You will have additionally seen that this code additionally executed sooner than the code we used beforehand with a batch dimension of 1. If we improve the digital batch dimension to eight utilizing gradient accumulation, we nonetheless have the identical variety of ahead passes. Nevertheless, since we solely replace the mannequin each eighth epoch, we’ve fewer backward passes, which lets us iterate by means of the examples in a single epoch sooner.
Conclusion
Gradient accumulation is a method that simulates a bigger batch dimension by accumulating gradients from a number of small batches earlier than performing a weight replace. This system may be useful in eventualities the place the obtainable reminiscence is restricted, and the batch dimension that may slot in reminiscence is small.
Nevertheless, contemplate a situation in which you’ll be able to run the batch dimension within the first place, that means the obtainable reminiscence is giant sufficient to accommodate the specified batch dimension. In that case, gradient accumulation is probably not crucial. Actually, working a bigger batch dimension may be extra environment friendly as a result of it permits for extra parallelism and reduces the variety of weight updates required to coach the mannequin.

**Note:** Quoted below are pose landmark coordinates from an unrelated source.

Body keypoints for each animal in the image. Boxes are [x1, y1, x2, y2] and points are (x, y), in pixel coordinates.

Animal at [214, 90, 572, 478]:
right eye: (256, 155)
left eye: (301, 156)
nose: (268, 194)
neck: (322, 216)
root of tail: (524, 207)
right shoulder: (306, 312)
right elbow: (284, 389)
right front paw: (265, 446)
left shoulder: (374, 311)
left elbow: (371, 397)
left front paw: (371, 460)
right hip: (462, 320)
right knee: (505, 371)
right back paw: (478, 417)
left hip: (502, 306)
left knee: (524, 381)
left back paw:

In abstract, gradient accumulation generally is a helpful approach for lowering the affect of noise in small batch sizes on the accuracy of gradient updates. It’s a easy but efficient approach that lets us work round {hardware} limitations.
For reference, all code accompanying this weblog submit is obtainable here on GitHub.